Swinburne Island is the smaller of two artificial islands created in the Lower New York Bay east of South Beach, Staten Island. After several cholera pandemics in the nineteenth century, the federal government built Swinburne and Hoffman islands to serve as areas of quarantine for immigrants arriving by ship and carrying contagious diseases. Along with Hoffman Island, which was constructed in 1873, Swinburne was used through the early 20th century to quarantine immigrants to the United States who were found to be suffering dangerous contagious diseases upon arrival at the Port of New York.
Immigrants suspected of having such diseases were taken to the quarantine hospital and were not allowed to go to Ellis Island for entry until they were shown to be well or were cured of the disease. The island was used to quarantine patients during the last cholera outbreak in the United States in 1910-1911, which started with a passenger from Naples on the Moltke, a ship of the Hamburg-American line. Swinburne was the second built, about a mile south of the earlier island, and it has a crematorium. The island was originally called Dix Island, but was renamed in honor of Dr. John Swinburne (1820–1899), a military surgeon during the American Civil War.

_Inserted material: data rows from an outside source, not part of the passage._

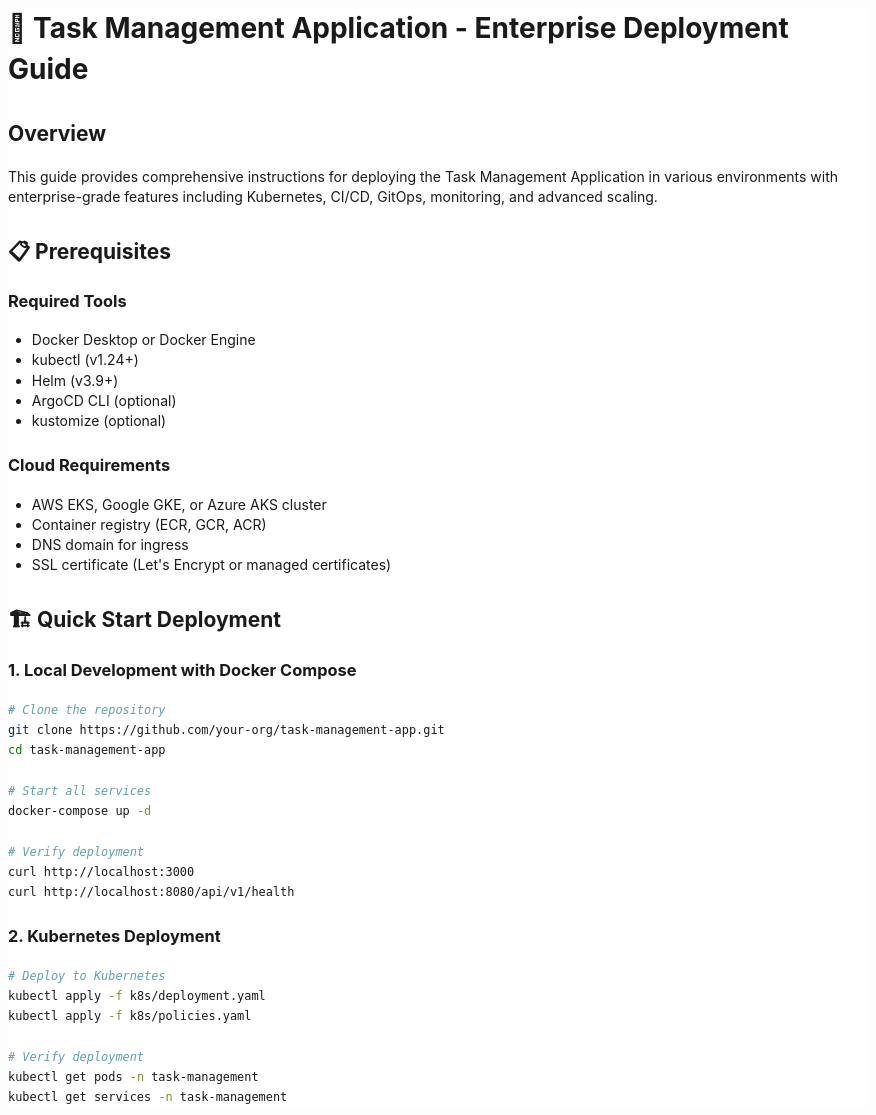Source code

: # 🚀 Task Management Application - Enterprise Deployment Guide

## Overview

This guide provides comprehensive instructions for deploying the Task Management Application in various environments with enterprise-grade features including Kubernetes, CI/CD, GitOps, monitoring, and advanced scaling.

## 📋 Prerequisites

### Required Tools
- Docker Desktop or Docker Engine
- kubectl (v1.24+)
- Helm (v3.9+)
- ArgoCD CLI (optional)
- kustomize (optional)

### Cloud Requirements
- AWS EKS, Google GKE, or Azure AKS cluster
- Container registry (ECR, GCR, ACR)
- DNS domain for ingress
- SSL certificate (Let's Encrypt or managed certificates)

## 🏗️ Quick Start Deployment

### 1. Local Development with Docker Compose

```bash
# Clone the repository
git clone https://github.com/your-org/task-management-app.git
cd task-management-app

# Start all services
docker-compose up -d

# Verify deployment
curl http://localhost:3000
curl http://localhost:8080/api/v1/health
```

### 2. Kubernetes Deployment

```bash
# Deploy to Kubernetes
kubectl apply -f k8s/deployment.yaml
kubectl apply -f k8s/policies.yaml

# Verify deployment
kubectl get pods -n task-management
kubectl get services -n task-management
```
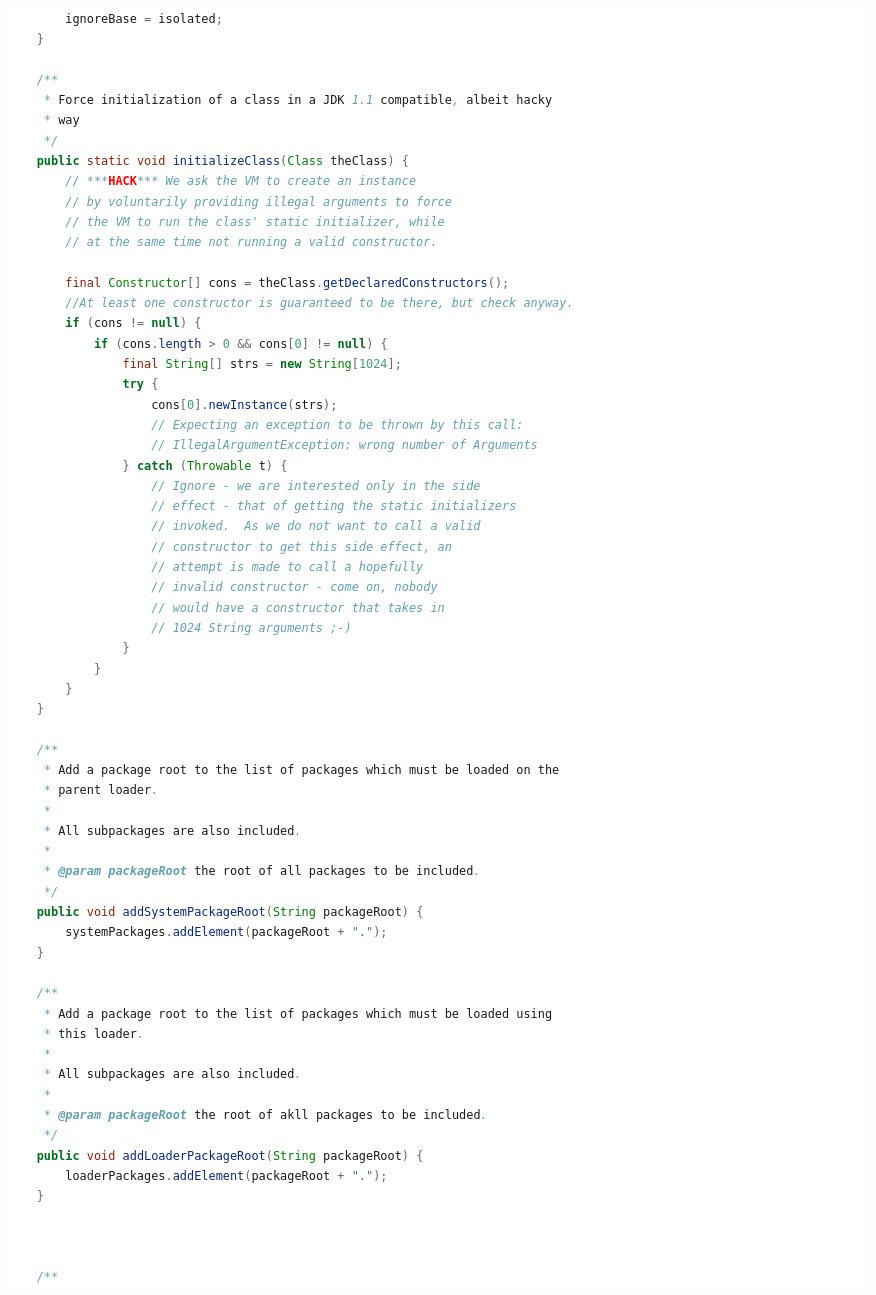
 ```java
        ignoreBase = isolated;
    }

    /**
     * Force initialization of a class in a JDK 1.1 compatible, albeit hacky
     * way
     */
    public static void initializeClass(Class theClass) {
        // ***HACK*** We ask the VM to create an instance
        // by voluntarily providing illegal arguments to force
        // the VM to run the class' static initializer, while
        // at the same time not running a valid constructor.

        final Constructor[] cons = theClass.getDeclaredConstructors();
        //At least one constructor is guaranteed to be there, but check anyway.
        if (cons != null) {
            if (cons.length > 0 && cons[0] != null) {
                final String[] strs = new String[1024];
                try {
                    cons[0].newInstance(strs);
                    // Expecting an exception to be thrown by this call:
                    // IllegalArgumentException: wrong number of Arguments
                } catch (Throwable t) {
                    // Ignore - we are interested only in the side
                    // effect - that of getting the static initializers
                    // invoked.  As we do not want to call a valid
                    // constructor to get this side effect, an
                    // attempt is made to call a hopefully
                    // invalid constructor - come on, nobody
                    // would have a constructor that takes in
                    // 1024 String arguments ;-)
                }
            }
        }
    }

    /**
     * Add a package root to the list of packages which must be loaded on the
     * parent loader.
     *
     * All subpackages are also included.
     *
     * @param packageRoot the root of all packages to be included.
     */
    public void addSystemPackageRoot(String packageRoot) {
        systemPackages.addElement(packageRoot + ".");
    }

    /**
     * Add a package root to the list of packages which must be loaded using
     * this loader.
     *
     * All subpackages are also included.
     *
     * @param packageRoot the root of akll packages to be included.
     */
    public void addLoaderPackageRoot(String packageRoot) {
        loaderPackages.addElement(packageRoot + ".");
    }



    /**
```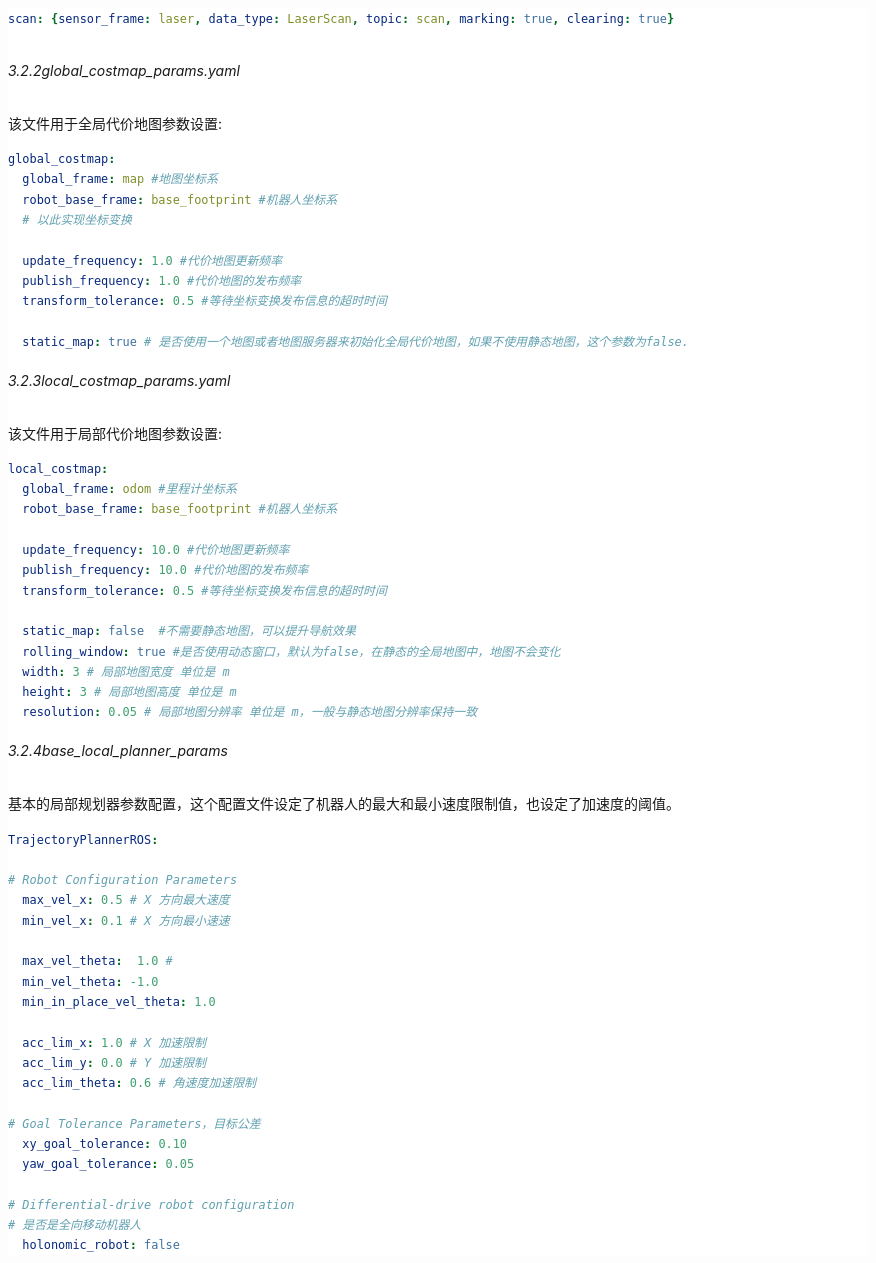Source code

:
 ```yaml
scan: {sensor_frame: laser, data_type: LaserScan, topic: scan, marking: true, clearing: true}
```

###### 

###### 3.2.2global\_costmap\_params.yaml

该文件用于全局代价地图参数设置:

```yaml
global_costmap:
  global_frame: map #地图坐标系
  robot_base_frame: base_footprint #机器人坐标系
  # 以此实现坐标变换

  update_frequency: 1.0 #代价地图更新频率
  publish_frequency: 1.0 #代价地图的发布频率
  transform_tolerance: 0.5 #等待坐标变换发布信息的超时时间

  static_map: true # 是否使用一个地图或者地图服务器来初始化全局代价地图，如果不使用静态地图，这个参数为false.
```

###### 3.2.3local\_costmap\_params.yaml

该文件用于局部代价地图参数设置:

```yaml
local_costmap:
  global_frame: odom #里程计坐标系
  robot_base_frame: base_footprint #机器人坐标系

  update_frequency: 10.0 #代价地图更新频率
  publish_frequency: 10.0 #代价地图的发布频率
  transform_tolerance: 0.5 #等待坐标变换发布信息的超时时间

  static_map: false  #不需要静态地图，可以提升导航效果
  rolling_window: true #是否使用动态窗口，默认为false，在静态的全局地图中，地图不会变化
  width: 3 # 局部地图宽度 单位是 m
  height: 3 # 局部地图高度 单位是 m
  resolution: 0.05 # 局部地图分辨率 单位是 m，一般与静态地图分辨率保持一致
```

###### 3.2.4base\_local\_planner\_params

基本的局部规划器参数配置，这个配置文件设定了机器人的最大和最小速度限制值，也设定了加速度的阈值。

```yaml
TrajectoryPlannerROS:

# Robot Configuration Parameters
  max_vel_x: 0.5 # X 方向最大速度
  min_vel_x: 0.1 # X 方向最小速速

  max_vel_theta:  1.0 # 
  min_vel_theta: -1.0
  min_in_place_vel_theta: 1.0

  acc_lim_x: 1.0 # X 加速限制
  acc_lim_y: 0.0 # Y 加速限制
  acc_lim_theta: 0.6 # 角速度加速限制

# Goal Tolerance Parameters，目标公差
  xy_goal_tolerance: 0.10
  yaw_goal_tolerance: 0.05

# Differential-drive robot configuration
# 是否是全向移动机器人
  holonomic_robot: false
```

During World War I, immigration was reduced. Later, the United States passed the Immigration Act of 1923, which sharply lessened immigration from southern and eastern Europe. By this time, the city and state had learned other means of controlling infectious diseases, so the quarantine facilities were little used. By the start of World War II, the United States Merchant Marine had adapted both islands as a training station, which had opened in 1938. It built additional quonset huts, which still stand. Both islands are now managed by the National Park Service as part of the Staten Island Unit of the Gateway National Recreation Area.